IRS Steps Up ACA Compliance Enforcement

The current administration doesn’t have a glowing opinion about the Affordable Care Act (ACA) mandate, but that doesn’t mean it won’t pursue revenue where it can. The IRS is stepping up enforcement of ACA provisions for large employers, and the penalties can reach millions of dollars.

Applicable large employers (ALEs) are subject to the employer shared responsibility (ESR) and the employer information reporting provisions of the Affordable Care Act. ALEs are those who had at least 50 full-time employees, including full-time equivalent employees, on average during the prior calendar year. In this instance, full-time employees are those who average at least 30 hours of service per week during the calendar month or at least 130 hours of service during the calendar month. Not sure your business qualifies as an ALE? Follow these calculations and tips offered by the IRS.

As SHRM points out, small employers with fewer than 50 full-time employees are exempt from most ACA reporting requirements, but not all. They still need to submit the correct forms. Self-insured small employers must complete and file Forms 1095-B and 1094-B and provide full-time employees with a copy of Form 1095-B. They’re also required to file Forms 1095-C and 1094-C if they’re members of a controlled or affiliated service group with at least 50 full-time employees total.

According to John Sobraske, senior product manager for insurance services at Paychex, the IRS has been following up with non-filers and inaccurate/incomplete filers who began receiving notifications at the end of 2017. These notifications are coming in the form of IRS Letter 226-J. Many of the letters come as a result of simple typos or errors. The biggest mistake of all, though, is to ignore the warning. The letter fully explains the steps to take if you agree or disagree with what the IRS lays out. It’s important to respond by submitting Form 14764 whether you agree with the assessment or not.

According to the IRS:

  • If you disagree with the proposed ESRP liability, you must provide a full explanation of your disagreement and/or indicate changes needed on Form 14765 (PTC Listing). Return all documents as instructed in the letter by the response date.
  • If you agree with the proposed ESRP liability, follow the instructions to sign the response form and return with full payment in the envelope provided.

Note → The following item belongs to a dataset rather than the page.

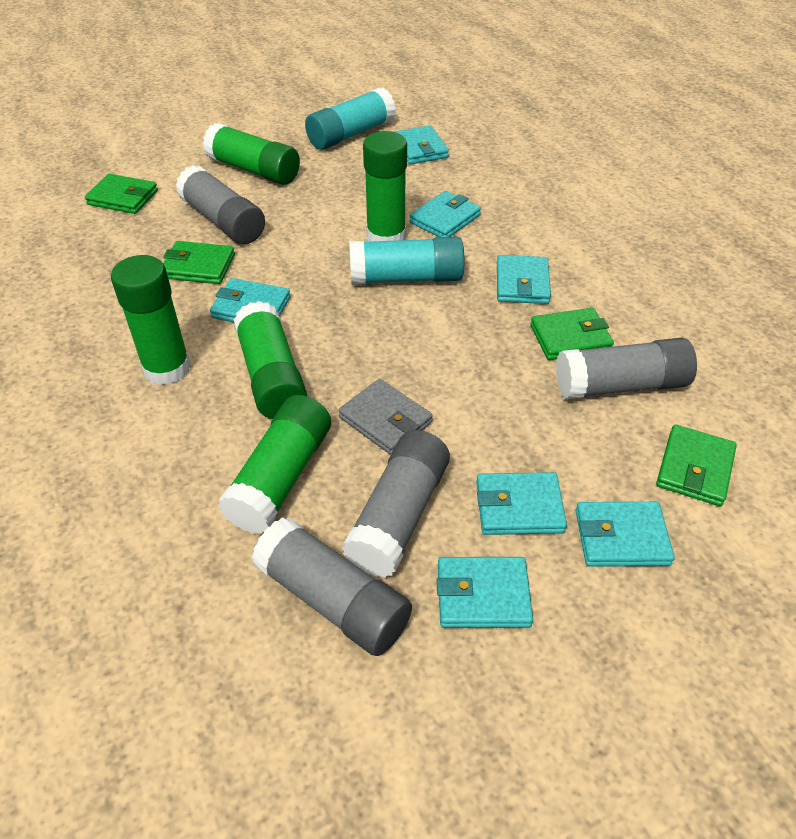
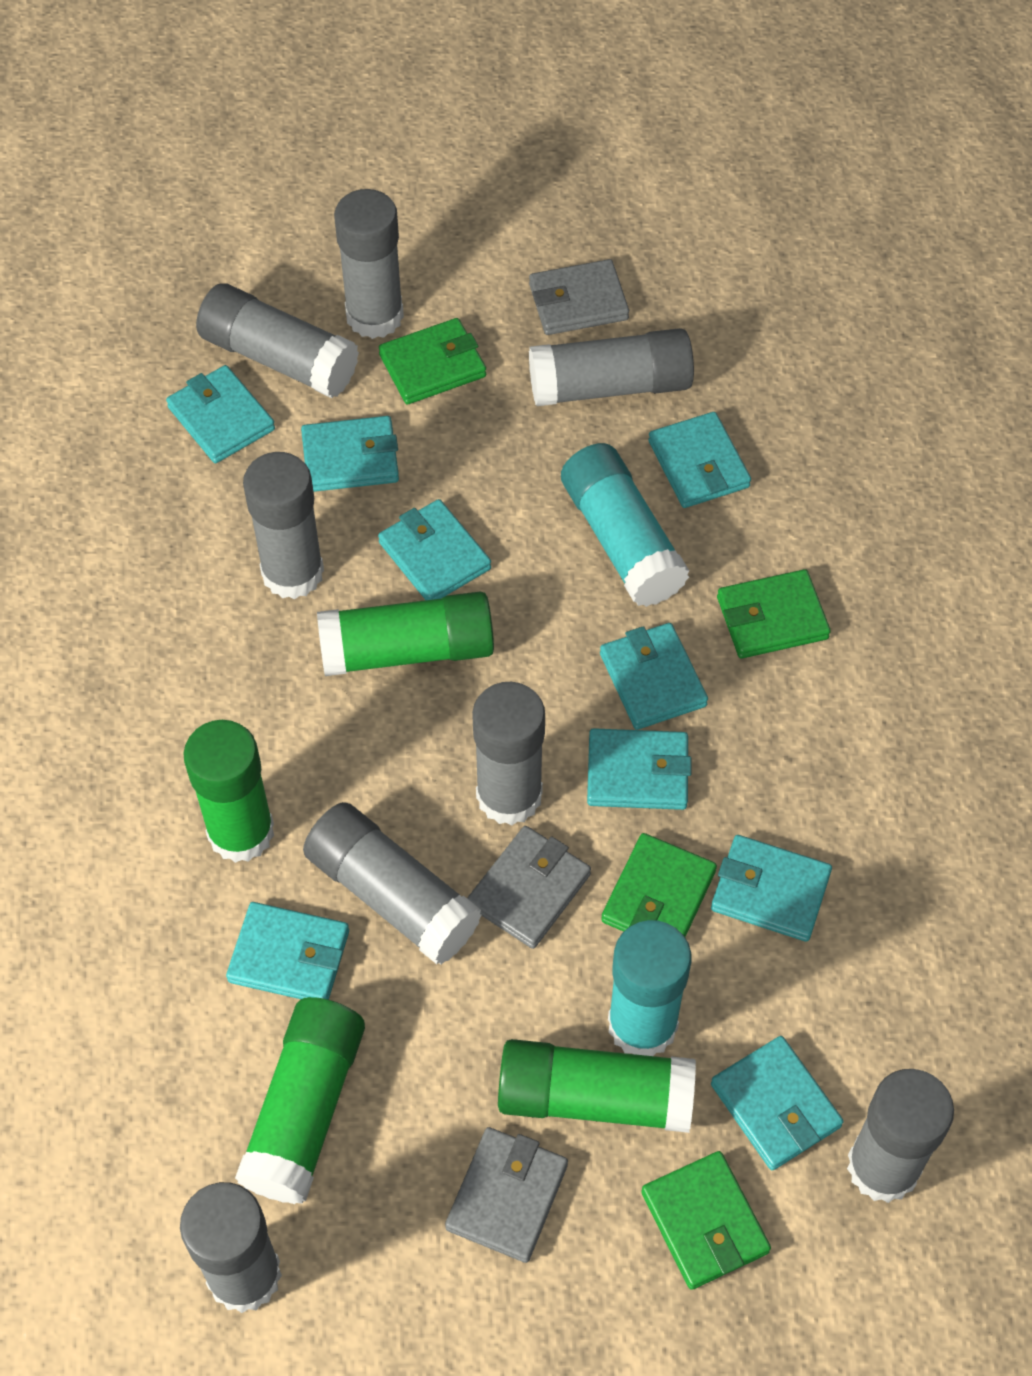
green glue stick: 5 -> 4
grey glue stick: 4 -> 8
grey wallet: 1 -> 3
turquoise wallet: 7 -> 9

Once you respond, the IRS may follow up with one of five different versions of its Letter 227. Take a look at ACA Times’ tongue-in-cheek look at each of these responses, which they list in order of what they consider best-to-worst-case scenarios.

If you’re worried about compliance during the recent 2019 tax year, there’s good news. The IRS has extended the due date for furnishing employees with required ACA information to March 2, 2020, and offers another year of relief for employers who show that they made good-faith efforts to comply with ACA rules. SHRM provides an overview of these extensions. Once again, though, ignoring deadlines and IRS letters can sabotage any chance you have to take advantage of these opportunities. Also, note that ACA filing requirements can be even stricter if you employ workers in certain states and jurisdictions like California with separate mandates in place.